‘I don’t understand you.’
‘Yes, you do.’
He had never spoken like that before. All his considerateness had disappeared. His eyes were fiery and yet cold. His large hands looked as though they wanted to commit some act of violence. I shook my head at him. He said:
‘You’re pretending to be deranged.’
I laughed. I didn’t like him sitting opposite me like that, with his eyes and his hands. Everything about him had been a pretence: all he wanted was his own way, to have his mother giving parties in my drawing-room, to have Mrs Stritch forever vacuuming the stairs, to own me as he owned the land and the farms and the house. It was horrible, making money out of war.
‘You don’t even cook for me,’ he said to my astonishment. ‘Half-raw potatoes, half-raw chops –’
‘Oh, Ralphie, don’t be silly. You know I cook for you.’
‘The only food that is edible in this house is made by Mrs Stritch. You can cook if you want to, only you can’t be bothered.’
‘I do my best. In every way I do my best. I want our marriage to be –’
‘It isn’t a marriage,’ he said. ‘It’s never been a marriage.’
‘We were married in the church.’
‘Stop talking like that!’ He shouted at me again, suddenly on his feet, looking down at me. His face was red with fury; I thought he might pick something up and hit me with it.
‘I’m sorry,’ said.
‘You’re as sane as I am. For God’s sake, Matilda!’
‘Of course I’m sane,’ I said quietly. ‘I could not be sitting here if I were not. I could not live a normal life.’
‘You don’t live a normal life.’ He was shouting again, stamping about the room like an animal, ‘Every second of every day is devoted to the impression you wish to give.’
‘But, Ralphie, why should I wish to give an impression?’
‘To cover up your cruelty.’
I laughed again, gently so as not to anger him further. I remembered Miss Pritchard saying I was cruel, and of course there was the cruelty Mrs Ashburton had spoken of, the cruelty that was natural in wartime. I had felt it in myself when my father had been killed, and when Dick had been killed. I had felt it when I had first seen my mother embracing the man who became my stepfather, too soon after my father had died. God, if He existed, I had thought in the end, was something to be frightened of.
‘The war is over,’ I said, and he looked at me, startled by that remark.
‘It isn’t for you,’ he said. ‘It’ll never be for you. It’s all we ever hear from you, the war and that foolish old woman –’

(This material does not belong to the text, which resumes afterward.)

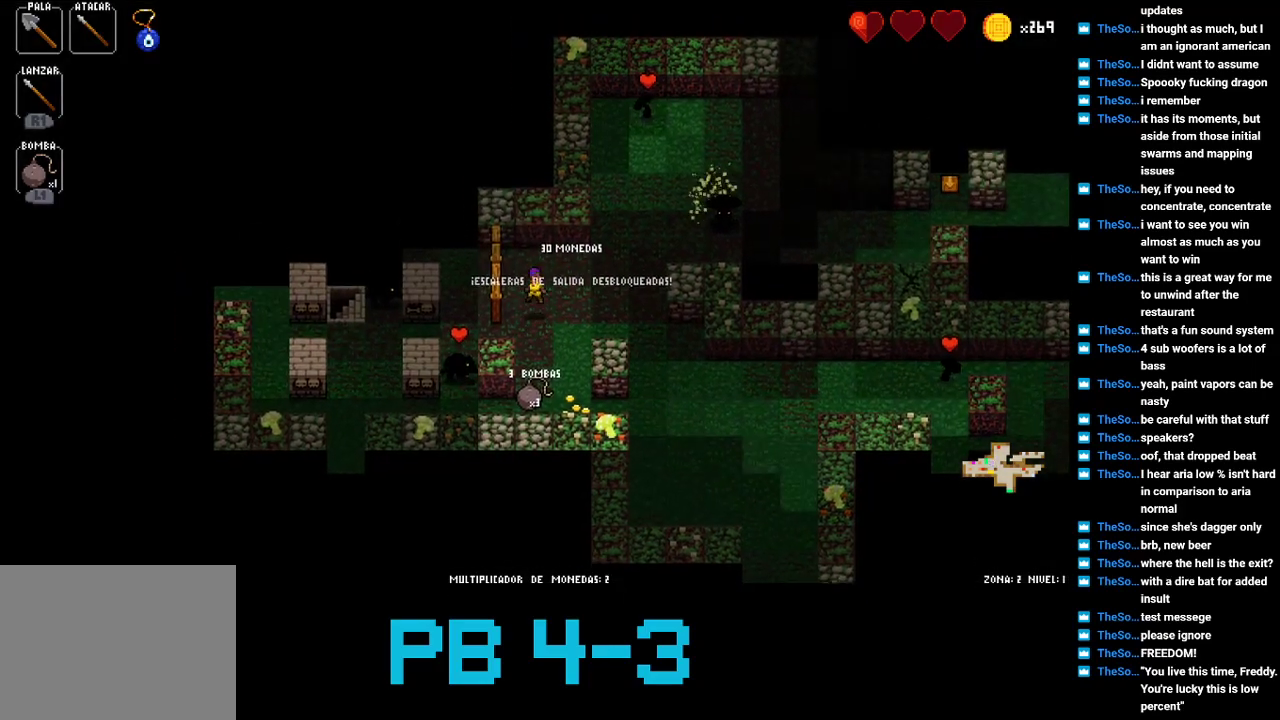
{"buttons": ["SQUARE"], "events": [[33, "SQUARE", "down"], [133, "SQUARE", "up"], [283, "SQUARE", "down"], [383, "SQUARE", "up"], [483, "SQUARE", "down"]]}
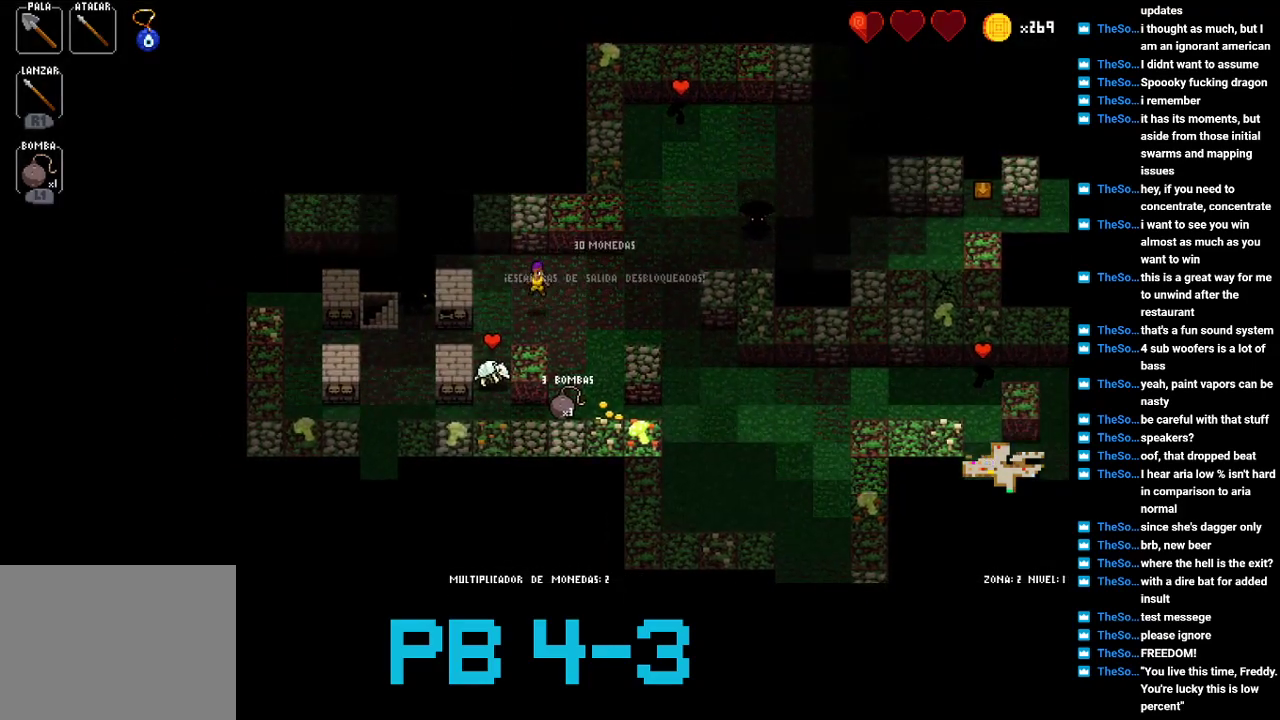
{"buttons": ["SQUARE"], "events": [[83, "SQUARE", "up"], [217, "CIRCLE", "down"], [317, "CIRCLE", "up"], [467, "SQUARE", "down"]]}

‘It wasn’t over for Mrs Ashburton either. How could it be when she lived to see it all beginning again?’
‘Oh, for God’s sake, stop talking about her. If it hadn’t been for her, if she hadn’t taken advantage of a nine- year-old child with her rubbish, you would be a normal human being now.’ He stood above my chair again, pushing his red face down at me and speaking slowly. ‘She twisted you, she filled you full of hate. Whatever you are now, that dead woman has done to you. Millions have suffered in war,’ he suddenly shouted. ‘Who’s asking you to dwell on it, for God’s sake?’
‘There are people who find it hard to pick up the pieces. Because they’re made like that.’
‘You’d have picked them up if she hadn’t prevented you. She didn’t want you to, because she couldn’t herself.’ Furiously he added, ‘Some kind of bloody monster she was.’
I didn’t reply to any of that. He said, with a bitterness in his voice which had never been there before, ‘All I know is that she has destroyed Challacombe for me.’
‘It was never real for you, Ralphie. I shall never forget the happiness in our farmhouse. What memories of Challacombe can you have?’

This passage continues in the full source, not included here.